## REQUIRED ACTION
Repeat the records word for word, from the line with "Preço Base Reais, Preço Base Original" up to and including the line with "Rank the categories by value".

(Short-answer chart tasks)
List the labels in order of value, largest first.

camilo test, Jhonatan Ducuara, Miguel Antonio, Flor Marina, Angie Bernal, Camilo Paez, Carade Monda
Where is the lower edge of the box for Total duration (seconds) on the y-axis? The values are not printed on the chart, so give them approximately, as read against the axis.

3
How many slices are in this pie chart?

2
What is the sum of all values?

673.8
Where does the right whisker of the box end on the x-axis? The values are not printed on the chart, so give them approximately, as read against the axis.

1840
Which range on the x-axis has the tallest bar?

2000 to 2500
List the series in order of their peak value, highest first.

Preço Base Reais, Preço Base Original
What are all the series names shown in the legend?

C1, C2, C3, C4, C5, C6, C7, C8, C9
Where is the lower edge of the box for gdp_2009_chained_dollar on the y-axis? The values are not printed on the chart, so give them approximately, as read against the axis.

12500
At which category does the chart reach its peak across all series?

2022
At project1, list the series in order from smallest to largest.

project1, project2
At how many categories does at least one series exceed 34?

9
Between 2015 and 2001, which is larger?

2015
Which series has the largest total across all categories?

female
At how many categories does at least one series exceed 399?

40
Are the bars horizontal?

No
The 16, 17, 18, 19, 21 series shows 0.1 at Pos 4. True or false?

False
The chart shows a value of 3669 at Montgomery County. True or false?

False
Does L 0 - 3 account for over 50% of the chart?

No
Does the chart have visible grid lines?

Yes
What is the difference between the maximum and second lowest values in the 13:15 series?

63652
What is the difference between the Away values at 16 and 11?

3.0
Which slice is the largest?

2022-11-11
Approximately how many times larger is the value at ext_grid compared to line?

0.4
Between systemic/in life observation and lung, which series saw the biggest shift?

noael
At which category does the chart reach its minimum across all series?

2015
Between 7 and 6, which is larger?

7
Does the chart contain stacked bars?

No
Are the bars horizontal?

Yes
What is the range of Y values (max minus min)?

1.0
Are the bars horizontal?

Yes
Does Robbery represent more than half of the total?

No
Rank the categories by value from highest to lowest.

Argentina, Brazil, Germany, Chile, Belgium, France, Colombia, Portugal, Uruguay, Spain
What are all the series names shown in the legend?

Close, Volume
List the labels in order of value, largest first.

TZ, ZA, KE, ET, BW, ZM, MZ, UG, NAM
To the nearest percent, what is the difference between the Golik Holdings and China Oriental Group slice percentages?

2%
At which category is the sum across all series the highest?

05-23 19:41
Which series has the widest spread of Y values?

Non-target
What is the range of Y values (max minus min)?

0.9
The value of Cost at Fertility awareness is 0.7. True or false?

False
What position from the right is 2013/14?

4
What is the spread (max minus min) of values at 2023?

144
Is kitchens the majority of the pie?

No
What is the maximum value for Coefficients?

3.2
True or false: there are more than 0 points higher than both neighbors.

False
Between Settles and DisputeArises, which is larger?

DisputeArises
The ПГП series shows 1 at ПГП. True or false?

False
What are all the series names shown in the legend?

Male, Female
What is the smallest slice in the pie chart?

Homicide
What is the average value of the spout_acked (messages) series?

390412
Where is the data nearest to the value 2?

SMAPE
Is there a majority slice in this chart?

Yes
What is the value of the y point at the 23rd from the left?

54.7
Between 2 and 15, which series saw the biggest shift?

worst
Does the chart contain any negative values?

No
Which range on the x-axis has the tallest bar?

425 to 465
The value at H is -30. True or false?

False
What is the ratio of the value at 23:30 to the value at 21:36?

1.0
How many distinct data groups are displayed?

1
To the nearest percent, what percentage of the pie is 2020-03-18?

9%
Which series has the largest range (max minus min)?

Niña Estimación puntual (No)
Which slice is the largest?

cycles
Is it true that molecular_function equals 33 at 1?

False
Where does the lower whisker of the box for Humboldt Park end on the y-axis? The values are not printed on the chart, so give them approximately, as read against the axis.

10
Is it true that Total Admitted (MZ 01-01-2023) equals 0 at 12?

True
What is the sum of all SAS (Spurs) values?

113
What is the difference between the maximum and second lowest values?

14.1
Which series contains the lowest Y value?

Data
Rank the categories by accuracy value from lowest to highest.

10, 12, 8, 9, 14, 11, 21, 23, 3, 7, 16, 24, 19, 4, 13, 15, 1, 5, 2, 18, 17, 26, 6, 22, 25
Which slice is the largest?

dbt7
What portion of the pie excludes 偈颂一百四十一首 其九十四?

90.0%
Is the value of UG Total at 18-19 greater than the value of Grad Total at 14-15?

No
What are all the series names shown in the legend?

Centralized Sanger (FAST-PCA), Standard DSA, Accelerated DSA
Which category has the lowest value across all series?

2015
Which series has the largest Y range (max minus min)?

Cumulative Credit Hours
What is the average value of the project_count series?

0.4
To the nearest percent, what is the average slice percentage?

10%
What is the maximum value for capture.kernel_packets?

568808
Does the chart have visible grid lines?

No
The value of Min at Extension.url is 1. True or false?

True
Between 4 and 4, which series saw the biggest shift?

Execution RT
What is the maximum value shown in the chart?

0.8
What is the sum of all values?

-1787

## RESULT OF THE TASK
Preço Base Reais, Preço Base Original
What are all the series names shown in the legend?

C1, C2, C3, C4, C5, C6, C7, C8, C9
Where is the lower edge of the box for gdp_2009_chained_dollar on the y-axis? The values are not printed on the chart, so give them approximately, as read against the axis.

12500
At which category does the chart reach its peak across all series?

2022
At project1, list the series in order from smallest to largest.

project1, project2
At how many categories does at least one series exceed 34?

9
Between 2015 and 2001, which is larger?

2015
Which series has the largest total across all categories?

female
At how many categories does at least one series exceed 399?

40
Are the bars horizontal?

No
The 16, 17, 18, 19, 21 series shows 0.1 at Pos 4. True or false?

False
The chart shows a value of 3669 at Montgomery County. True or false?

False
Does L 0 - 3 account for over 50% of the chart?

No
Does the chart have visible grid lines?

Yes
What is the difference between the maximum and second lowest values in the 13:15 series?

63652
What is the difference between the Away values at 16 and 11?

3.0
Which slice is the largest?

2022-11-11
Approximately how many times larger is the value at ext_grid compared to line?

0.4
Between systemic/in life observation and lung, which series saw the biggest shift?

noael
At which category does the chart reach its minimum across all series?

2015
Between 7 and 6, which is larger?

7
Does the chart contain stacked bars?

No
Are the bars horizontal?

Yes
What is the range of Y values (max minus min)?

1.0
Are the bars horizontal?

Yes
Does Robbery represent more than half of the total?

No
Rank the categories by value from highest to lowest.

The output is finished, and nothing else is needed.